The genetic manipulation of a cDNA encoding the seed storage protein legumin a to alter its amino acid composition

Abstract

The seeds of lugumes are eaten throughout the world, constituting a major input of dietary protein. There can be problems of malnutrition in the more deprived areas where they provide the main source of protein, for though legume seeds can be very rich in protein, they are deficient in some amino acids, mainly methionine, that are essential for a healthy diet. Recombinant DMA technology may offer a solution to this problem by introducing DNA encoding these deficient amino acids into seed storage protein genes, which on reintroduction into the host plant- could be grown as a more nutritional crop.
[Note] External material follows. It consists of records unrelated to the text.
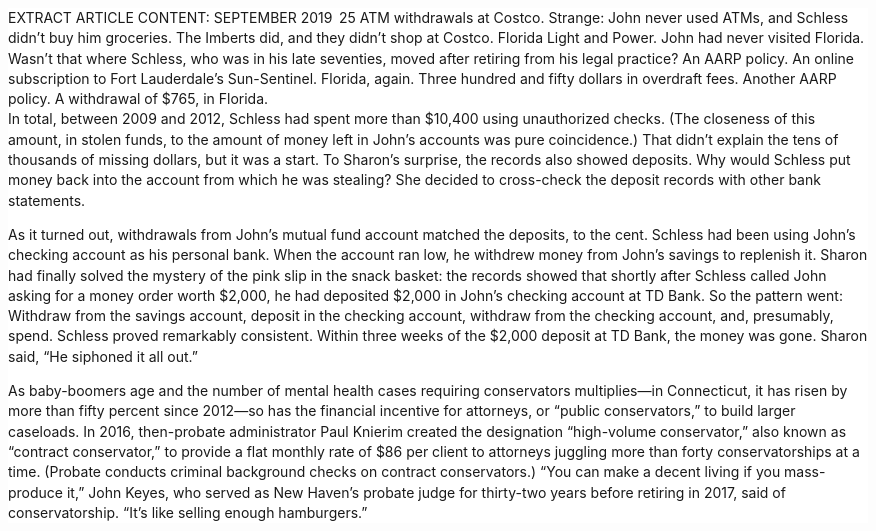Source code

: EXTRACT ARTICLE CONTENT:
SEPTEMBER 2019
 25
ATM withdrawals at Costco. Strange: John never 
used ATMs, and Schless didn’t buy him groceries. 
The Imberts did, and they didn’t shop at Costco. 
Florida Light and Power. John had never visited 
Florida. Wasn’t that where Schless, who was in his 
late seventies, moved after retiring from his legal 
practice? 
An AARP policy.
An online subscription to Fort Lauderdale’s 
Sun-Sentinel. Florida, again.
Three hundred and fifty dollars in overdraft fees. 
Another AARP policy. 
A withdrawal of $765, in Florida.    
In total, between 2009 and 2012, Schless had spent 
more than $10,400 using unauthorized checks. 
(The closeness of this amount, in stolen funds, to 
the amount of money left in John’s accounts was 
pure coincidence.) That didn’t explain the tens of 
thousands of missing dollars, but it was a start. 
To Sharon’s surprise, the records also showed 
deposits. Why would Schless put money back 
into the account from which he was stealing? She 
decided to cross-check the deposit records with 
other bank statements. 

As it turned out, withdrawals from John’s mutual 
fund account matched the deposits, to the cent. 
Schless had been using John’s checking account as 
his personal bank. When the account ran low, he 
withdrew money from John’s savings to replenish 
it. Sharon had finally solved the mystery of the 
pink slip in the snack basket: the records showed 
that shortly after Schless called John asking for a 
money order worth $2,000, he had deposited $2,000 
in John’s checking account at TD Bank. So the 
pattern went: Withdraw from the savings account, 
deposit in the checking account, withdraw from 
the checking account, and, presumably, spend. 
Schless proved remarkably consistent.
Within three weeks of the $2,000 deposit at 
TD Bank, the money was gone. Sharon said, “He 
siphoned it all out.” 

As baby-boomers age and the number of mental 
health cases requiring conservators multiplies—in 
Connecticut, it has risen by more than fifty percent 
since 2012—so has the financial incentive for 
attorneys, or “public conservators,” to build larger 
caseloads. In 2016, then-probate administrator Paul 
Knierim created the designation “high-volume 
conservator,” also known as “contract conservator,” 
to provide a flat monthly rate of $86 per client to 
attorneys juggling more than forty conservatorships 
at a time. (Probate conducts criminal background 
checks on contract conservators.) “You can 
make a decent living if you mass-produce it,” 
John Keyes, who served as New Haven’s probate 
judge for thirty-two years before retiring in 2017, 
said of conservatorship. “It’s like selling enough 
hamburgers.”
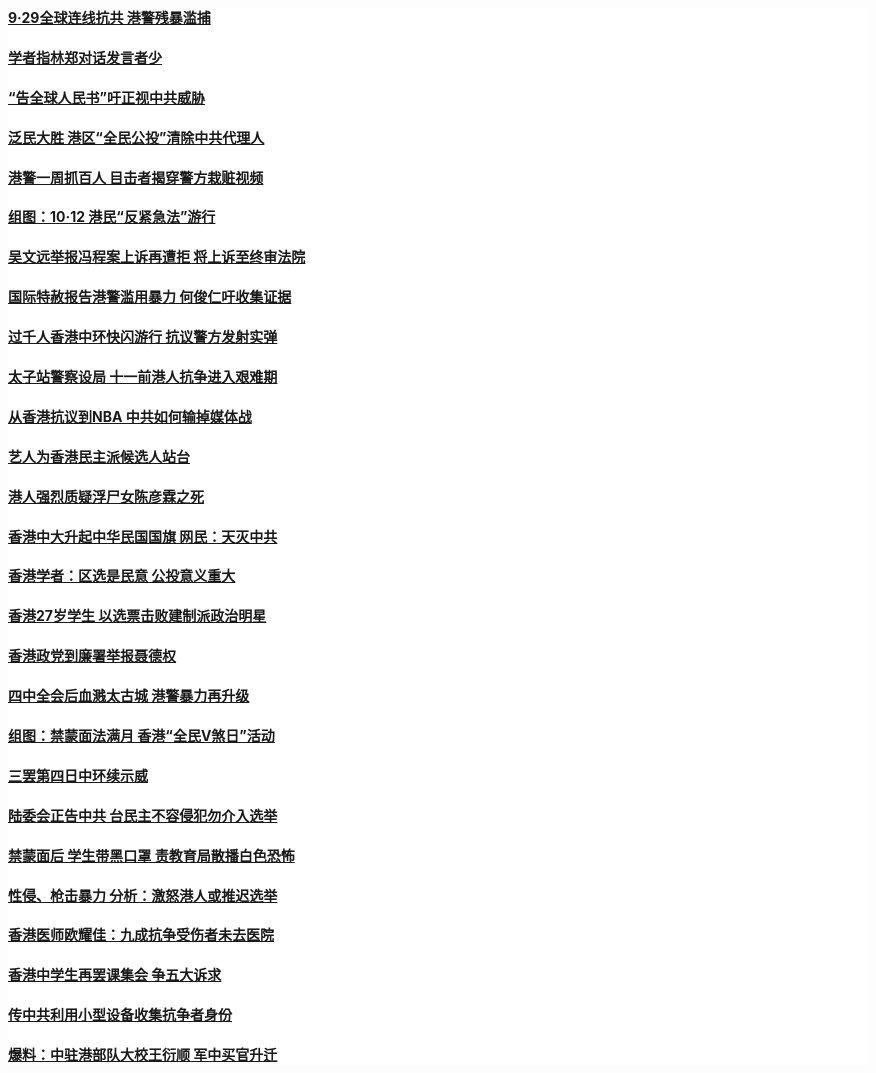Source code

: #### [9·29全球连线抗共 港警残暴滥捕](../pages/nsc415/n11555640.md?t=12241156)
#### [学者指林郑对话发言者少](../pages/nsc415/n11549563.md?t=12241156)
#### [“告全球人民书”吁正视中共威胁](../pages/nsc415/n11601549.md?t=12241156)
#### [泛民大胜 港区“全民公投”清除中共代理人](../pages/nsc415/n11677987.md?t=12241156)
#### [港警一周抓百人 目击者揭穿警方栽赃视频](../pages/nsc415/n11726116.md?t=12241156)
#### [组图：10·12 港民“反紧急法”游行](../pages/nsc415/n11584376.md?t=12241156)
#### [吴文远举报冯程案上诉再遭拒 将上诉至终审法院](../pages/nsc415/n11719767.md?t=12241156)
#### [国际特赦报告港警滥用暴力 何俊仁吁收集证据](../pages/nsc415/n11533652.md?t=12241156)
#### [过千人香港中环快闪游行 抗议警方发射实弹](../pages/nsc415/n11564231.md?t=12241156)
#### [太子站警察设局 十一前港人抗争进入艰难期](../pages/nsc415/n11541693.md?t=12241156)
#### [从香港抗议到NBA 中共如何输掉媒体战](../pages/nsc415/n11618839.md?t=12241156)
#### [艺人为香港民主派候选人站台](../pages/nsc415/n11678262.md?t=12241156)
#### [港人强烈质疑浮尸女陈彦霖之死](../pages/nsc415/n11586027.md?t=12241156)
#### [香港中大升起中华民国国旗 网民：天灭中共](../pages/nsc415/n11657605.md?t=12241156)
#### [香港学者：区选是民意 公投意义重大](../pages/nsc415/n11672867.md?t=12241156)
#### [香港27岁学生 以选票击败建制派政治明星](../pages/nsc415/n11679152.md?t=12241156)
#### [香港政党到廉署举报聂德权](../pages/nsc415/n11603531.md?t=12241156)
#### [四中全会后血溅太古城 港警暴力再升级](../pages/nsc415/n11633709.md?t=12241156)
#### [组图：禁蒙面法满月 香港“全民V煞日”活动](../pages/nsc415/n11637655.md?t=12241156)
#### [三罢第四日中环续示威](../pages/nsc415/n11657019.md?t=12241156)
#### [陆委会正告中共 台民主不容侵犯勿介入选举](../pages/nsc415/n11673046.md?t=12241156)
#### [禁蒙面后 学生带黑口罩 责教育局散播白色恐怖](../pages/nsc415/n11577309.md?t=12241156)
#### [性侵、枪击暴力 分析：激怒港人或推迟选举](../pages/nsc415/n11648323.md?t=12241156)
#### [香港医师欧耀佳：九成抗争受伤者未去医院](../pages/nsc415/n11611600.md?t=12241156)
#### [香港中学生再罢课集会 争五大诉求](../pages/nsc415/n11561565.md?t=12241156)
#### [传中共利用小型设备收集抗争者身份](../pages/nsc415/n11657864.md?t=12241156)
#### [爆料：中驻港部队大校王衍顺 军中买官升迁](../pages/nsc415/n11685732.md?t=12241156)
The 2s storage proteins of the Brazil nut contain a very high proportion of methionine, therefore DNA encoding 2s protein could be introduced into the sequence of legume storage protein genes. It was proposed that this be attempted, and any constructions that should be produced could be cloned into yeast to detect expression of the mutated genes. Attempts were made to construct and isolate pUCl8 vector clones of Brazil nut DNA, to determine and attempt a rationale for the insertion of DNA from these clones into sequences encoding legumin A by site directed mutagenesis, and to detect the formation of Brazil nut - legumin DNA constructs with radiolabelled probes DNA probes and agarose gel electrophoresis. Initial steps were taken to perform a similar mutation of a vicilin cDNA. Two pUCl8 clones of Brazil nut DNA; - pBnA and pBnB were created and isolated. Clones of legumin - Brazil nut DNA;- pGPBl were constructed based on an insertional mutation of the legumin cDNA construct pJYB with Brazil nut DNA from the clone pBnA. They were isolated from the in – situ hybridisation of transformed cells with radiolabelled DNA. Clones of pGPBl were found by gel electrophoresis and Southern hybridisation to contain the BnA insertion in the correct orientation. Time constraints prevented the cloning of pGPBl into yeast. The choice of legumin mutation sites was discussed and the rationale adopted justified on the grounds of restriction site analysis and the restraints imposed by legumin solubility and protein structure. The Results and problems encountered were discussed in some detail. It was suggested that further work should attempt the expression of pGPBl in yeast.